Checkboxes are often grouped, which allows many options to be selected. This is good for situations where a user might want to indicate multiple choices or preferences.
Radio buttons are associated with a series of mutually-exclusive options; the user may only select one. Unlike the select field, all of the options are shown on the page without the need to toggle open a dropdown.
Radio buttons are good for situations in which users must choose one of several options and those options need to be more easily readable than a selct field allows.
The purpose of a button is to trigger an action. Actions may include, submitting a form, saving work, canceling an action, or triggering an interaction.
The range slider field allows the user to select a value along a spectrum of values with a minimum and a maximum allowed value.
The allowed values along the range can be restricted to increments if desired.

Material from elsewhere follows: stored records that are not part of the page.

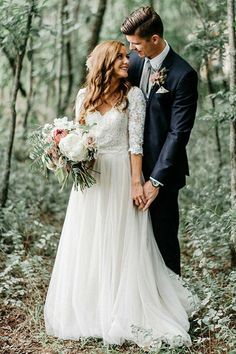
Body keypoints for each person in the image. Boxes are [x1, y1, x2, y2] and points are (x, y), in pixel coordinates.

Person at [44, 40, 197, 349]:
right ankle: (91, 307)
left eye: (128, 55)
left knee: (121, 241)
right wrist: (67, 154)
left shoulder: (133, 96)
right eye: (121, 57)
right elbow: (80, 134)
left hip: (120, 176)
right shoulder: (83, 96)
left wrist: (136, 181)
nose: (128, 61)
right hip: (90, 182)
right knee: (90, 241)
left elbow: (135, 144)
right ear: (105, 63)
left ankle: (122, 305)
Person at [121, 6, 198, 275]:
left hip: (161, 172)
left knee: (163, 239)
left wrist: (155, 181)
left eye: (136, 44)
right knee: (130, 239)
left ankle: (172, 305)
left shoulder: (183, 74)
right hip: (126, 166)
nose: (132, 50)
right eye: (129, 44)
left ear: (154, 39)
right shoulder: (131, 63)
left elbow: (179, 134)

This field is a good choice for sutuations where there is a linear spectrum of choices between a min and a max value.
Date, Time, and Date/Time
Date, time, and date/time fields allow the user to choose a point in time. Most browsers offer built-in UI for making the selection, but the specifics can vary significantly.
The color picker field allows the user to choose a specific color value. Most browsers offer built-in UI for this field, but the specifics can vary significantly.
The file uploader field allows the user to select a local file for upload when the form is submitted. Usually, this takes the form of a file selection button and the name of the file queued to upload, if any.
These fields can be set to restrict what type of file they will accept or a maximum allowed file size.